> **Work to be completed**: Pull out every line of the records that contains the string "وسلا", matching case exactly.

> **Input data**:
##############################
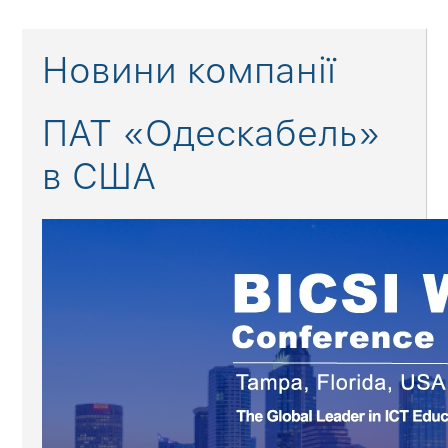
Новини компанії
ПАТ «Одескабель»
в США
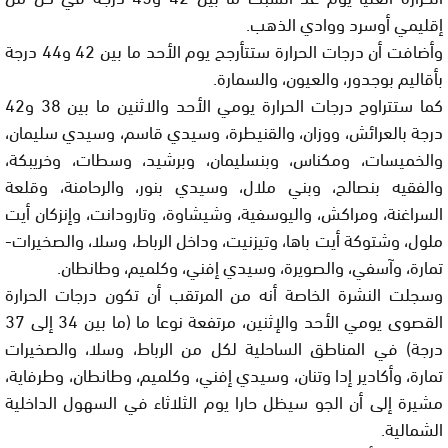
إقليمي أوسرد ووادي الذهب.
وأضافت أن درجات الحرارة ستتأرجح يوم الأحد ما بين 42 و44 درجة
بأقاليم بوجدور، والعيون، والسمارة.
كما ستتراوح درجات الحرارة يومي الأحد والاثنين ما بين 38 و42
درجة بالعرائش، ووزان، والقنيطرة، وسيدي قاسم، وسيدي سليمان،
والخميسات، ومكناس، وبنسليمان، وبرشيد، وسطات، وخريبكة،
والفقيه بنصالح، وبني ملال، وسيدي بنور، والرحامنة، وقلعة
السراغنة، ومراكش، واليوسفية، وشيشاوة، وتارودانت، وإنزكان أيت
ملول، وشتوكة أيت باها، وتيزنيت، وداخل الرباط، وسلا، والصخيرات-
تمارة، وآسفي، والصويرة، وسيدي إفني، وكلميم، وطانطان.
وسجلت النشرة الخاصة أنه من المرتقب أن تكون درجات الحرارة
القصوى يومي الأحد والإثنين، مرتفعة نوعا ما (ما بين 34 إلى 37
درجة) في المناطق الساحلية لكل من الرباط، وسلا، والصخيرات
تمارة، وأكادير إدا وتنان، وسيدي إفني، وكلميم، وطانطان، وطرفاية،
مشيرة إلى أن الجو سيظل حارا يوم الثلاثاء في السهول الداخلية
الشمالية.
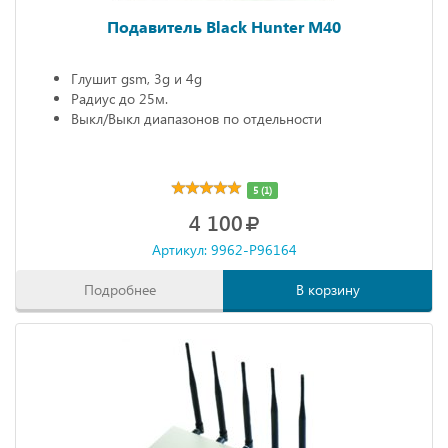
Подавитель Black Hunter M40
Глушит gsm, 3g и 4g
Радиус до 25м.
Выкл/Выкл диапазонов по отдельности
5 (1)
4 100
Артикул: 9962-P96164
Подробнее
В корзину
##############################
> **Task solution**:
ملول، وشتوكة أيت باها، وتيزنيت، وداخل الرباط، وسلا، والصخيرات-
درجة) في المناطق الساحلية لكل من الرباط، وسلا، والصخيرات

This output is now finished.